Introducing Good Tables
What is it?
Good Tables is a Python package for validating tabular data through a processing pipeline.
Applications range from simple validation checks on CSV files, to integration with a larger ETL pipeline.
The codebase currently ships with two validators that can be used in a pipeline:
- The StructureProcessor checks for common structural errors
- The SchemaProcessor checks for conformance to a JSON Table Schema
There is a hook to add custom processors, and there are plans to include more processorss in the core library.
Good Tables ships with some documentation, but it is not yet complete. You are welcome to check out the code, run the tests (or check them on Travis), open an issue, or make a pull request to help us iterate to a version one release (here is the backlog).
The development of Good Tables has been driven by a real-world pain point: monitoring and validating government spending data in the United Kingdom (the dashboard for this project is under development here). A brief overview of this use case can demonstrate the value proposition of Good Tables.
In the UK, various government departments publish spend data. This data is required to be accessible: that is, machine-readable and publicly available. Additionally, the data must conform to schema.
Monitoring the publication of such data, and validating its well-formedness, is a difficult task. The data is produced in a variety of circumstances (e.g.: available resources), and the producers of this data have no tools at hand to confirm that their work is correct.
Considering that spend data is produced at regular periodic intervals, and departments are expected to publish in a timely manner, the problem of producing well-formed data is compounded.
Good Tables provides part of the solution with tooling to ensure data is machine readable and well formed. All spend data across the various government departments is collected and run through a Goodl Tables pipeline at regular intervals.
The validation pipeline for this data is something like as follows:
- Is the file readable as CSV?
- Are there headers from the first line of the file?
- Are there any empty headers, empty rows, or ragged rows?
- Do all the values in the file conform with the expected schema (columns of numbers, dates, etc.)?

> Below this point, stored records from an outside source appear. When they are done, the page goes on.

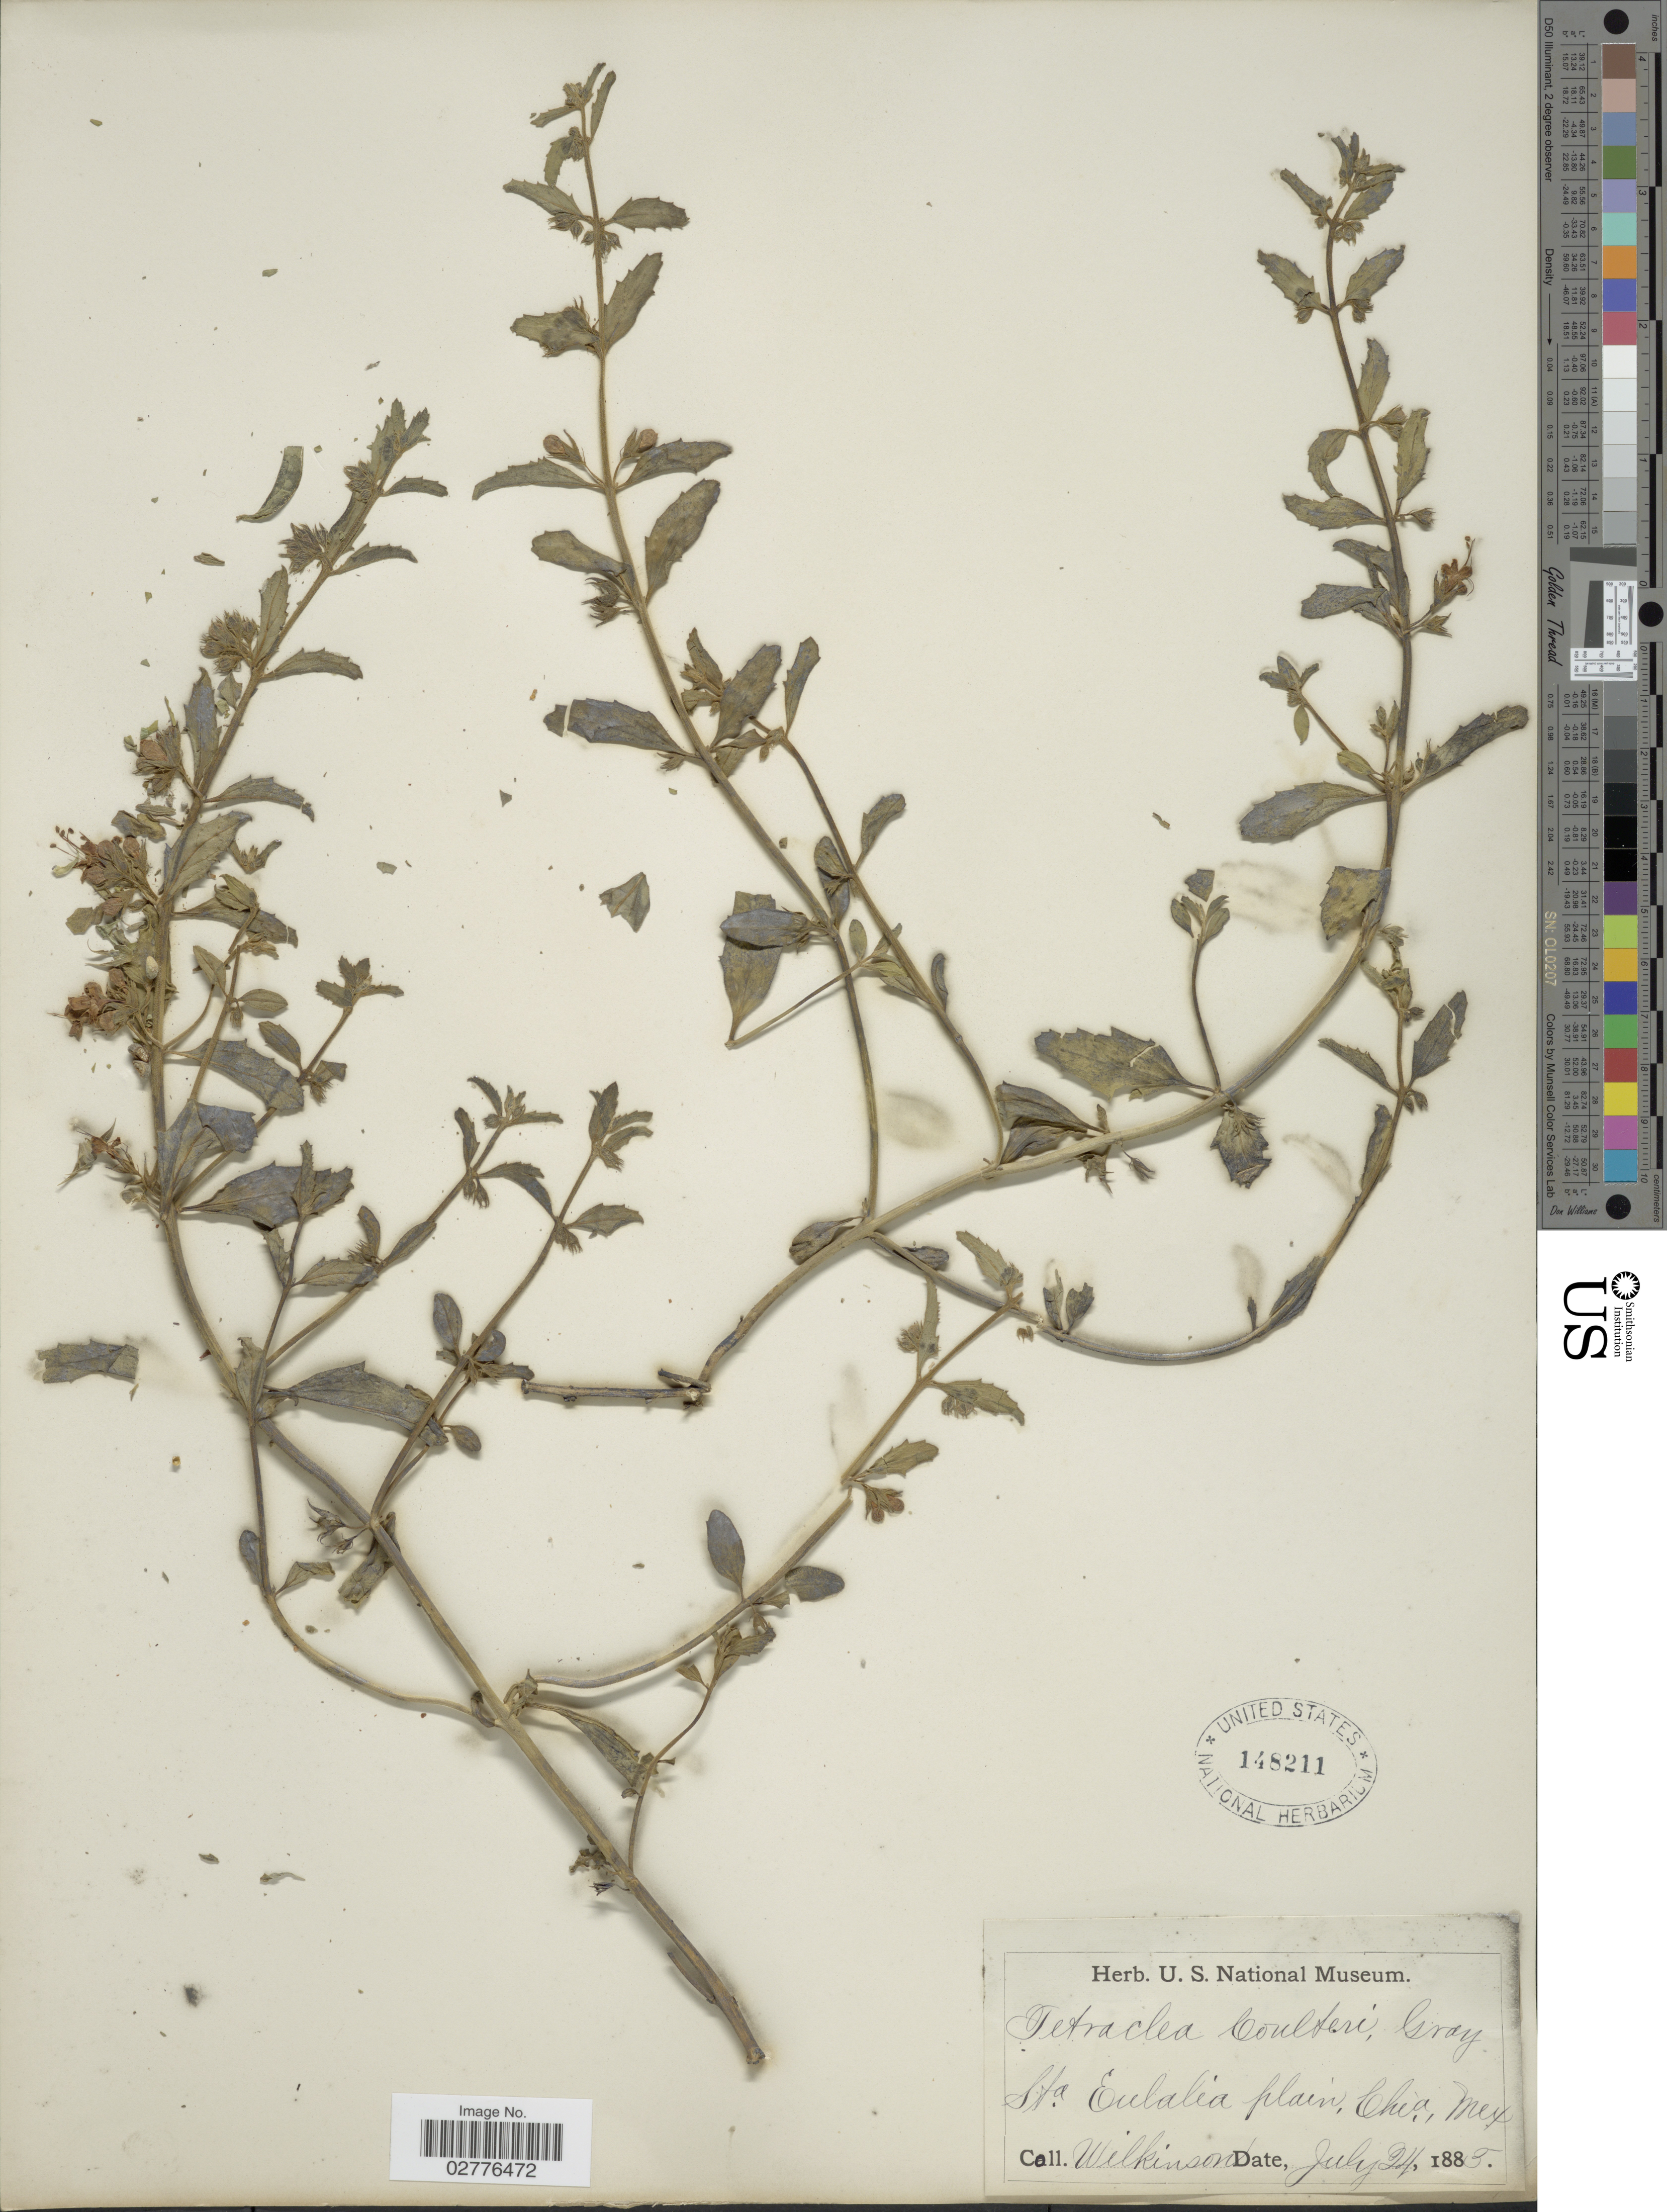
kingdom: Plantae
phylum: Tracheophyta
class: Magnoliopsida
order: Lamiales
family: Lamiaceae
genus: Tetraclea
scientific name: Tetraclea coulteri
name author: A. Gray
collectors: Wilkinson, --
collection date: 1883-07-24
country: Mexico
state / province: Chiapas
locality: Sta. Eulalia plain.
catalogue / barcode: US 148211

Any errors detected while the pipeline is running are written in to a report. When the pipeline finishes running, a user-facing report is generated, providing actionable data on what exactly is wrong with the file (so the data producers can take steps to fix such errors).
How can I use it now?
If you are running Python 2.7, 3.3 or 3.4, you can start using Tabular Validator today.
As mentioned above, this is an alpha release. Still, we have decent test coverage, and we are hoping to uncover bugs and weirdness through wider usage.
Here’s how you can use Good Tables right now:
In existing code bases
See some examples in the test suite to get a working idea of the API and how you could integrate a Good Tables pipeline, or stand-alone processor, into your existing workflow with tabular data.
As a CLI
If you are doing data wrangling in the terminal, Good Tables comes with a CLI called “goodtables”. See here for the CLI interface,. This is still very much a work in progress, and currently exposes a subset of the Good Tables pipeline interface.
Via the web
Good Tables has been developed as part of a larger project, and we are pulling out functionality out into standalone packages as possible/practical.
Like the Good Tables package, these are all alpha releases, but each has a passing test suite on Python 2.7, 3.3, and 3.4.
TellMe is a Python package for creating user-facing reports from things happening in code. It is a simple library that provides a logger-like interface to build reports, and then generate them in several output formats.
JTSKit is a Python package providing a set of utilities for working with JSON Table Schema.
Good Tables Web
Good Tables Web is a flask application that provides a Web API over Good Tables, as well as a simple form UI.